Venezuela had beaten Argentina only once in 14 previous World Cup qualifiers and their hopes of doing it again on Thursday were snuffed out when Luis Adrian Martinez was shown a straight red card for a foul on Lionel Messi after half an hour.
Argentina then took complete control and got the opener just seconds before half time when Lautaro Martinez took a neat pass from Giovani Lo Celso and slipped the ball under the advancing keeper.
With a man advantage the visitors had most of the ball in the second half and added two more goals in the 71st and 74th minutes through substitutes Joaquin Correa and Angel Correa.
Yeferson Soteldo scored a consolation penalty for Venezuela in stoppage time.

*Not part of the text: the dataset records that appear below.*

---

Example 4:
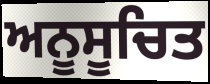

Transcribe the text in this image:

ਅਨੂਸੂਚਿਤ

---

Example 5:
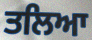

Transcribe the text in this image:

ਤਲਿਆ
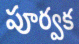
పూర్వక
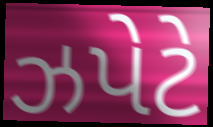
ઝપેટે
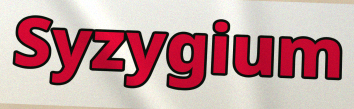
Syzygium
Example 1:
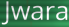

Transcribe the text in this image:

Jwara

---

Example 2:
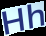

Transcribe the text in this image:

Hh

“I think we had a great first half, even before they were left with a man less,” said striker Lautaro Martinez. “After the goal we had more space to work in and we are taking all three points home.”

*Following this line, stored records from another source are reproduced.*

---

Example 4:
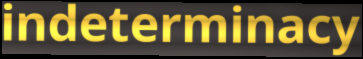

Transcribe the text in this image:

indeterminacy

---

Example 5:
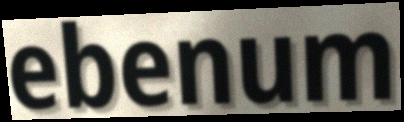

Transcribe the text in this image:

ebenum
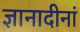
ज्ञानादीनां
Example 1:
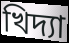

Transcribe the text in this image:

খিদ্যা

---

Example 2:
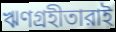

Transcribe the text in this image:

ঋণগ্রহীতারাই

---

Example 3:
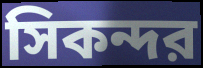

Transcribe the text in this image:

সিকন্দর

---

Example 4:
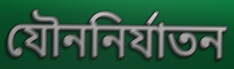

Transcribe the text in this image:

যৌননির্যাতন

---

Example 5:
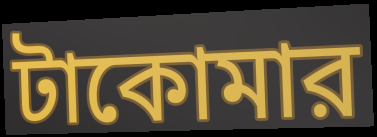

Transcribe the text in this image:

টাকোমার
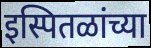
इस्पितळांच्या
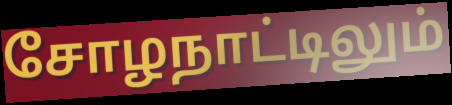
சோழநாட்டிலும்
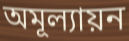
অমূল্যায়ন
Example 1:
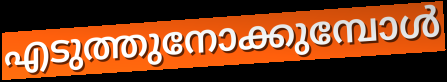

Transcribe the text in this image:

എടുത്തുനോക്കുമ്പോൾ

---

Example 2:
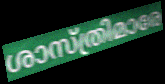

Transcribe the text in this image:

ശാസ്ത്രിമാരേ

Messi started his first match since the final of the Copa America on July 10 and his flicks and jinks frequently ended with him being fouled as Venezuela struggled to contain him.
Messi, who has played just 24 minutes this season with his new club Paris St Germain, was on the field for the whole game and only some fine saves by Wuilker Farinez kept his name off the scoresheet.
Argentina are second in the 10-team South American qualifying group for next year’s World Cup behind Brazil, who are facing Chile on Thursday.
The top four teams qualify automatically for Qatar and the fifth-placed side goes into an inter-regional playoff.
Venezuela is the only one of the South American countries never to qualify for the World Cup and their chances of breaking that duck appear slim as the defeat left them with just four points from seven matches.
In earlier games, Bolivia drew 1-1 at home to Colombia and Ecuador scored two late goals to beat Paraguay.